Thandi Williams may be one of the newest rural islanders to catch the RIEP member spirit— she arrived on Pender Island in 2020 — but she already talks like a seasoned veteran.
“I believe in sharing expertise. And I believe in community, which can be as big as you want it to be. But there are limited resources on these islands, and quite frankly we just don't have the horsepower that big cities have. So here, it really has to be cultivation and adoption of a community mindset—‘many hands make light work’.
Thandi’s knowledge of what it takes to cultivate and sustain the community mindset also stems from her involvement with the Pender Island business community. It began with her almost simultaneous — and some would say surprise—purchase of retail store Islnd Grl Collective (“I was supposed to be getting groceries and I bought this store!”), and continued when she got to know some of the folks with the Pender Island Chamber of Commerce.
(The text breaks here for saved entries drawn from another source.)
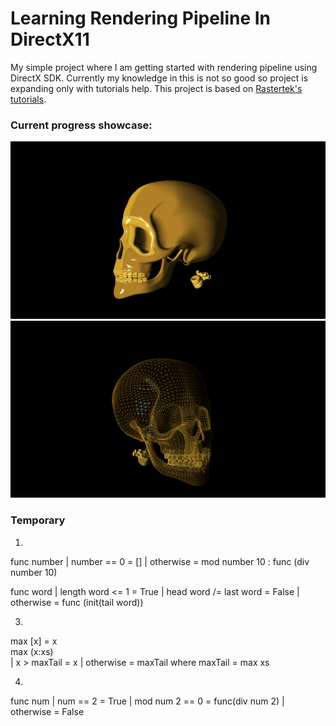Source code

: # Learning Rendering Pipeline In DirectX11
My simple project where I am getting started with rendering pipeline using DirectX SDK. Currently my knowledge in this is not so good so project is expanding only with tutorials help.
This project is based on [Rastertek's tutorials](http://www.rastertek.com).
### Current progress showcase:
![Promo](ReadmeData/skull.png)
![Promo](ReadmeData/skullWF.png)


### Temporary

1.
func number
     | number == 0 = []
     | otherwise = mod number 10 : func (div number 10)

func word
     | length word <= 1 = True
     | head word /= last word = False
     | otherwise = func (init(tail word))

3.
max [x] = x  
max (x:xs)   
     | x > maxTail = x
     | otherwise = maxTail
   where maxTail = max xs  

4.
func num
       | num == 2 = True
       | mod num 2 == 0 = func(div num 2)
       | otherwise = False
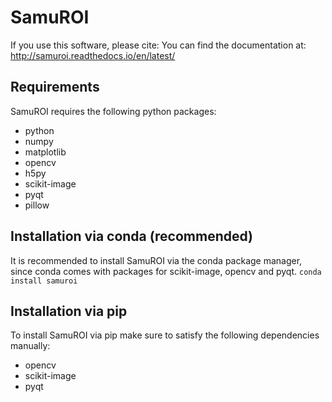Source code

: # SamuROI
If you use this software, please cite:
You can find the documentation at: http://samuroi.readthedocs.io/en/latest/

## Requirements
SamuROI requires the following python packages:
- python
- numpy
- matplotlib
- opencv
- h5py
- scikit-image
- pyqt
- pillow

## Installation via conda (recommended)
It is recommended to install SamuROI via the conda package manager, 
since conda comes with packages for scikit-image, opencv and pyqt.
`conda install samuroi`

## Installation via pip
To install SamuROI via pip make sure to satisfy the following dependencies
manually:
- opencv
- scikit-image
- pyqt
“It was just immediate,” Thandi says, recalling the invitation to join the Board. “Melody Pender, the super power, was looking for people and she approached me. I said, ‘Sure, no problem - I can be a Board member’. I went to the meeting, and she had already pre-arranged to nominate me for President. That's how it all happened!”
Perhaps Thandi’s business acumen shone through, but perhaps it was something else. Born and raised in Toronto, Thandi spent every summer of her childhood on her grandparents' farm in Jamaica. “I think that's where the down-homey love for the land came from and was cultivated. When I was in the military, I started discovering BC’s small islands. There's something so quaint and charming about them, it reminded me of my childhood.”
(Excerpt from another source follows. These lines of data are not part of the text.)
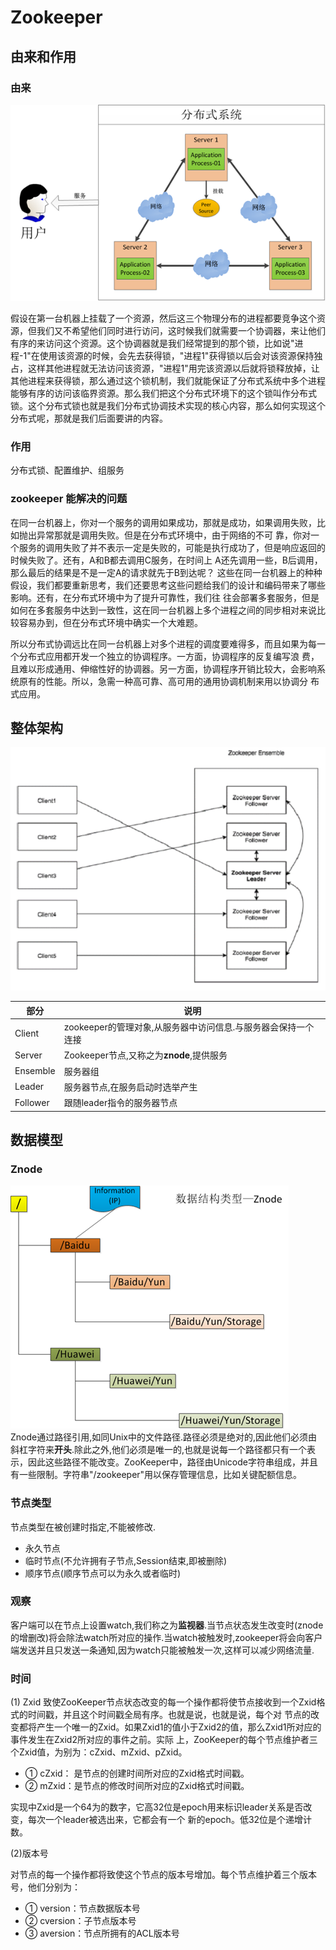 Zookeeper
===

## 由来和作用

### 由来
![由来](origin.png)  

假设在第一台机器上挂载了一个资源，然后这三个物理分布的进程都要竞争这个资源，但我们又不希望他们同时进行访问，这时候我们就需要一个协调器，来让他们有序的来访问这个资源。这个协调器就是我们经常提到的那个锁，比如说"进程-1"在使用该资源的时候，会先去获得锁，"进程1"获得锁以后会对该资源保持独占，这样其他进程就无法访问该资源，"进程1"用完该资源以后就将锁释放掉，让其他进程来获得锁，那么通过这个锁机制，我们就能保证了分布式系统中多个进程能够有序的访问该临界资源。那么我们把这个分布式环境下的这个锁叫作分布式锁。这个分布式锁也就是我们分布式协调技术实现的核心内容，那么如何实现这个分布式呢，那就是我们后面要讲的内容。

### 作用
分布式锁、配置维护、组服务

### zookeeper 能解决的问题 
在同一台机器上，你对一个服务的调用如果成功，那就是成功，如果调用失败，比如抛出异常那就是调用失败。但是在分布式环境中，由于网络的不可 靠，你对一个服务的调用失败了并不表示一定是失败的，可能是执行成功了，但是响应返回的时候失败了。还有，A和B都去调用C服务，在时间上 A还先调用一些，B后调用，那么最后的结果是不是一定A的请求就先于B到达呢？ 这些在同一台机器上的种种假设，我们都要重新思考，我们还要思考这些问题给我们的设计和编码带来了哪些影响。还有，在分布式环境中为了提升可靠性，我们往 往会部署多套服务，但是如何在多套服务中达到一致性，这在同一台机器上多个进程之间的同步相对来说比较容易办到，但在分布式环境中确实一个大难题。

所以分布式协调远比在同一台机器上对多个进程的调度要难得多，而且如果为每一个分布式应用都开发一个独立的协调程序。一方面，协调程序的反复编写浪 费，且难以形成通用、伸缩性好的协调器。另一方面，协调程序开销比较大，会影响系统原有的性能。所以，急需一种高可靠、高可用的通用协调机制来用以协调分 布式应用。 

## 整体架构
![架构图](zookeeper_structure.jpg)  

| 部分 | 说明 |
|---|---|
| Client | zookeeper的管理对象,从服务器中访问信息.与服务器会保持一个连接 |
| Server | Zookeeper节点,又称之为**znode**,提供服务 |
| Ensemble | 服务器组 |
| Leader | 服务器节点,在服务启动时选举产生 |
| Follower | 跟随leader指令的服务器节点 |

## 数据模型
### Znode
![Znode](znode.png)  
Znode通过路径引用,如同Unix中的文件路径.路径必须是绝对的,因此他们必须由斜杠字符来**开头**.除此之外,他们必须是唯一的,也就是说每一个路径都只有一个表示，因此这些路径不能改变。ZooKeeper中，路径由Unicode字符串组成，并且有一些限制。字符串"/zookeeper"用以保存管理信息，比如关键配额信息。

### 节点类型
节点类型在被创建时指定,不能被修改.

- 永久节点
- 临时节点(不允许拥有子节点,Session结束,即被删除)
- 顺序节点(顺序节点可以为永久或者临时)

### 观察
客户端可以在节点上设置watch,我们称之为**监视器**.当节点状态发生改变时(znode的增删改)将会除法watch所对应的操作.当watch被触发时,zookeeper将会向客户端发送并且只发送一条通知,因为watch只能被触发一次,这样可以减少网络流量.

### 时间

(1) Zxid
致使ZooKeeper节点状态改变的每一个操作都将使节点接收到一个Zxid格式的时间戳，并且这个时间戳全局有序。也就是说，也就是说，每个对 节点的改变都将产生一个唯一的Zxid。如果Zxid1的值小于Zxid2的值，那么Zxid1所对应的事件发生在Zxid2所对应的事件之前。实际 上，ZooKeeper的每个节点维护者三个Zxid值，为别为：cZxid、mZxid、pZxid。

- ① cZxid： 是节点的创建时间所对应的Zxid格式时间戳。
- ② mZxid：是节点的修改时间所对应的Zxid格式时间戳。

实现中Zxid是一个64为的数字，它高32位是epoch用来标识leader关系是否改变，每次一个leader被选出来，它都会有一个 新的epoch。低32位是个递增计数。 

(2)版本号

对节点的每一个操作都将致使这个节点的版本号增加。每个节点维护着三个版本号，他们分别为：
- ① version：节点数据版本号
- ② cversion：子节点版本号
- ③ aversion：节点所拥有的ACL版本号

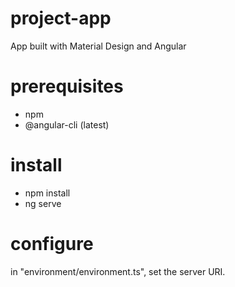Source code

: # project-app

App built with Material Design and Angular

# prerequisites

- npm
- @angular-cli (latest)

# install

- npm install
- ng serve 

# configure
 
in "environment/environment.ts", set the server URI.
“Pender in particular suits me—I jokingly call it the island of misfits. You can be whoever you want to be on Pender, and people just accept you as you are. I felt a strong pull towards it. I like who I am there. I like the people in the grocery store who chat with you. Everyone isn't in such a rush. The quiet, cozy community there is really warming.”
Through her work with the Pender Chamber, as well as the Southern Gulf Islands Community Resource Centre, Thandi was introduced to RIEP and attended a virtual Connection Cafe in 2022.
“It was an ‘aha’ moment for me—I found that so many people on the call were so invested, and really believed in the lifestyle and preserving it, but also recognising that there was a need to grow at a measured rate. I really believed in this 30,000 foot view, because my hunch was that most of the islands were experiencing similar things and had similar desires.”
“This was confirmed when I went to the in-person Forum on Gabriola. I saw businesses and ideas that could directly be transferred, like a template—just pick it up and move it into a new community. I believe in working smarter and not harder!”
Just as Thandi can draw a straight line between her childhood experiences in Jamaica and her becoming part of the Pender Island community, there’s a striking similarity between the speed of her involvement with her local Chamber of Commerce, and her current role as one of the newest members of the RIEP Board of Directors. Whether it’s true or not, she’s too polite to say if she was pressured to join either organization. But it’s abundantly clear that she’s too smart, too passionate, and too energetic to let such opportunities pass her by.
Especially when there’s much to be done in order to protect and support these special island communities. “Whether it's our governments, our policy-makers, our funders, we're going to be stronger together,” Thandi says. “There needs to be a mechanism to share those ideas, a central voice, because the numbers on their own are not enough.”
“As far as I can tell, RIEP is the only organization doing it on that scale.”